Delving, as it does, into Spain, "La Roja: How Soccer Conquered Spain and How Spanish Soccer Conquered the World"has as much to do with politics as with that country's world champion national soccer team.

Jimmy Burns has written an amenable yet substantive story about how Spain went from a bullfighting nation to kings of international football.

He goes way back to the 1880s and an English-owned mine in Huelva where the first games of football were played exclusively by Brits. The journalistic knitting continues as Basque teams assert primacy and then Argentines come to enliven the game with a quick passing style.

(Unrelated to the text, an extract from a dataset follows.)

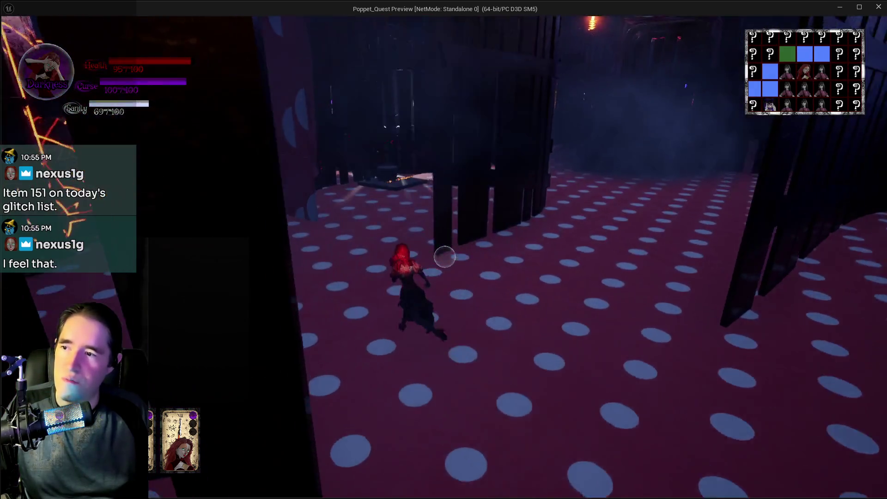
key("w")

"La Roja" is about the places where such trends were born and the people who sowed them on Spanish soil. Burns's chronicling of Barcelona F.C's role as an expression of Catalan culture and its rivalry with Real Madrid is deftly woven into discussion of the defeated Republic, the Monarchy, the Falange and, poignantly, the names of soccer players killed during the Spanish Civil War.

Noteworthy, too, is Burns's analysis of the Franco dictatorship's aggressive engagement with football as a tool to soothe tensions on the Iberian peninsula, as a propaganda weapon, and as diplomatic entry to worlds otherwise closed to the regime.

Burns suggests Franco made the Spanish national team a projection of homegrown fascism. A group possessing the "racial" qualities of true and pure Spaniards, and which brought to the playing field a particular "Spanish Fury." A sobriquet that stuck.

Like many people in Spain who had little time for the national selection over the years, Burns believes that the "The Spanish Fury" amounted to a whole lot of nothing, and that success in world-class tournaments would be elusive until a more modern and technical conception of Spanish soccer could be born.

Of course it happened. "La Roja" was released on the occasion of a repeat European Cup championship for the team of the same nickname. An unprecedented kind of success for such a national outfit.

Although his lead-up to the latest and most glorious chapter in Spanish soccer is first-rate, this reviewer did not find Burns very clear on why the ultimate transformation occurred. Was it a special generation of players who learned how to transcend the rivalries carried over from the club level? Ditching Raul? Was it David Beckham's impact as a media and celebrity item on future Spanish stars? The Argentines?

Maybe it's in there, but in any case, "La Roja" remains an always engaging look at a sudden dynasty. Its author understands soccer as culture and an expression of collective identities without forgetting that it is still sport.